Religion in the Bible is human souls dominated by the Spirit, throbbing and pulsating with the same divine energy which holds the world to its work. This will seem entirely inadequate to those who insist on what they call clear thinking, just as Paul's assertion that the kingdom of God is not in words but in power, must have seemed entirely unsatisfactory to the legalists who listened to him. Still the open secret is that the power of the Book is this manifoldness of the consciousness of a living God, and a trusting to His spirit when it spoke. It was this constant experience of God, this living in Him and His purposes, this infinite variety of contact with the source of life, that makes the whole Book echo with one vast cry of "Immanuel, God with us." Here is the inspiration of that ultimate optimism which forever stretches like a vision beyond the evil of the present as it lies heavily on the souls of those who bear the burden of the world's sins on their hands. Perhaps some day the world will discover the divine fact, that the Biblical consciousness of God, which is so broad, so vital, and so infinite in the variety of its expression in experience that it transcends definition and escapes human limitations, is the true source of an everlasting confidence, and that we shall never exhaust the fountain from whence the world draws its supplies of faith.—The Universalist Leader.

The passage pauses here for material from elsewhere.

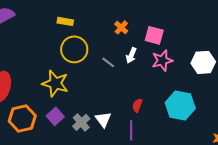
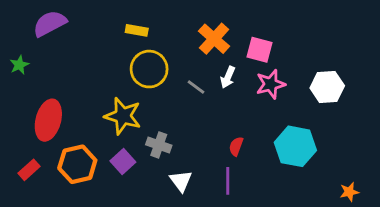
orange cross: (121, 27) -> (214, 39), size x1.6
white triangle: (103, 119) -> (181, 181), moved
gray cross: (81, 122) -> (159, 145), moved, turned -30

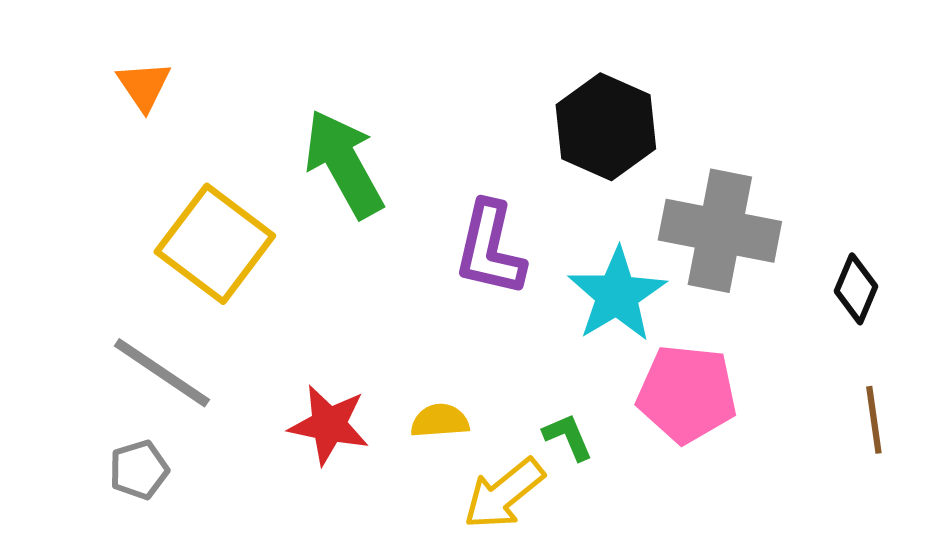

What to-day America needs, and what we believe American congregations really desire, is neither poetry nor philosophy, neither entertainingly fresh interpretations of Scripture nor polemical criticism, nor defence of theologies, old or new, but just such messages as it is beginning to get from lay preachers: the duty and the beauty of common honesty, common purity, common humanity, and the power in the living God to enable common men to realize this beauty and fulfil this duty, despite all the glamour and glitter of false ideals and all the pressure of a commerical age and an illeducated public conscience.—The Outlook.